Metadata and Description
- Discussions included comparing practices, strategies for improving old collections that don't have any existing metadata, and current OCLC recommendations such as adding metadata at the seed level. Many partners are using Dublin Core for seed level metadata and one partner described using the API to pull the descriptive metadata out to do an audit. Other topics included:
- Accessioning seeds
- The process of manually updating metadata
- How to describe content drift and redirects
- Using ArchivesSpace
- Quality Assurance was cited as a big time investment, especially if there is desire to perform it routinely. Many only have time to do cursory quality assurance on their archives but will spend extra time on more important content. One question that always comes up is what is considered "good enough," especially when communicating expectations to stakeholders.
- It's very difficult to QA social media sites when what a given platform is "expected" to look like in Wayback is always changing. Archive-It's System Status page helps but there remain some difficulties and unpredictability.
- Other external web archiving tools, such as Conifer, are helpful for filling in some gaps that are identified during quality assurance.
Small Organizations and Lone Arrangers
- One of the biggest challenges for small organizations seems to be lack of time. Web archiving is just one responsibility of many for them, and they need to decide how much time to spend on web archiving (e.g. is 1 day a week enough?). Another big challenge is the "maintenance inflation" issue that crops up once collections grow to a certain size over time.

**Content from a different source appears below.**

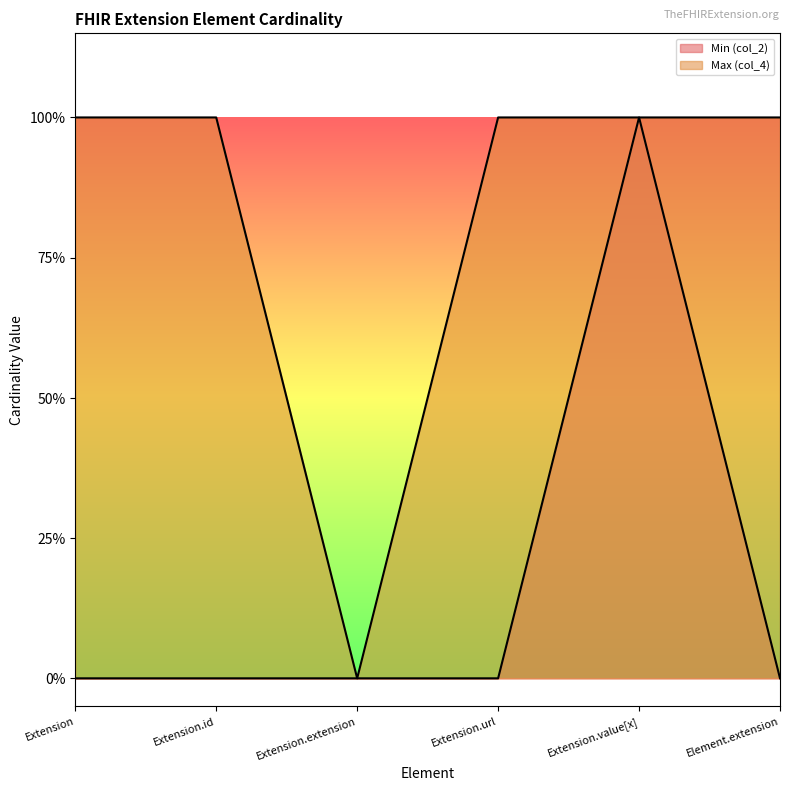

Between Extension.url and Extension.extension, which is larger?

Extension.url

- Other challenges include: maintaining sustainable collections; thoughtfully developing new collections to be sustainable; justifying time spent on web archiving to higher-ups in order to get more staff/students/interns involved; managing others' expectations to collect more (especially social media); allocation of budgets and personnel; and setting up a coalition or working group in the organization in order to train others.
- Some questions that were raised are:
- How to get more resources allocated to web archiving?
- How to get supervisors to understand how time is spent while web archiving?
- Top priorities for small organizations doing web archiving were cited as setting up the initial crawls, scoping, and adding metadata. Another top priority is getting broken things fixed when it happens (e.g. COVID dashboards).
- Next in the priority pipeline for many partners are tasks like scheduling crawls, performing quality assurance, and linking web archives to public database for researchers.